Objective 1 = List the criteria the Argo Workflows thread names as bases for deleting templates periodically and strategically.
Objective 2 = Reproduce the Argo Workflows thread word for word from "agilgur5 commented 5" to "WorkflowTemplate in it)".

While valid, it comes with the cost of implementing a way to clean up templates. The reason I mention this is because there are many use cases for "experimentation on Argo Workflows". Since parameters between workflow submission can change, so will the templates, so clients end up with a proliferation of templates unless they are deleted periodically and strategically (based on labels, annotations, name patterns, etc).

agilgur5 commented 5 months ago

I followed what you mentioned about template and here's what I did

Ah right, a plain WorkflowTemplate will add enough indirection (I had used an Argo CD Application since I had a whole chart which had a WorkflowTemplate in it)

While valid, it comes with the cost of implementing a way to clean up templates. The reason I mention this is because there are many use cases for "experimentation on Argo Workflows".

You mean like testing out Workflows in a dev environment? Since for Prod, WorkflowTemplates + GitOps is best practice anyway

@script(image="python:3.7-slim")

Also, speaking of old versions, Python 3.7 is EoL 😅

flaviuvadan commented 5 months ago

You mean like testing out Workflows in a dev environment?

Provided data =
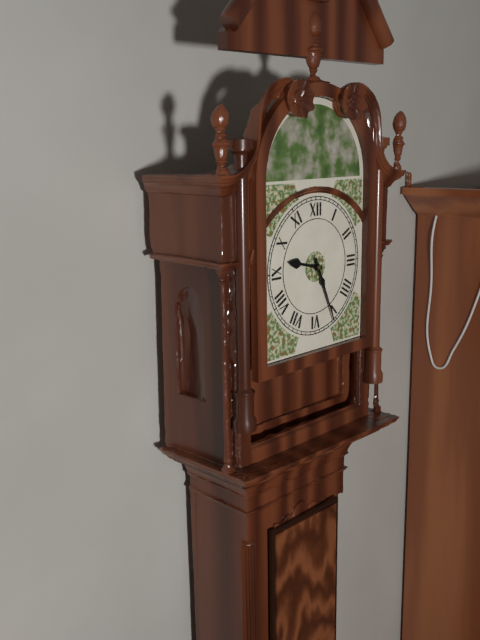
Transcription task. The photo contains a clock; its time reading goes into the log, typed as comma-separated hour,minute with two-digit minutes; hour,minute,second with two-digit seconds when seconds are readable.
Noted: 9,26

Result 1 = labels, annotations, name patterns

Result 2 =
agilgur5 commented 5 months ago

I followed what you mentioned about template and here's what I did

Ah right, a plain WorkflowTemplate will add enough indirection (I had used an Argo CD Application since I had a whole chart which had a WorkflowTemplate in it)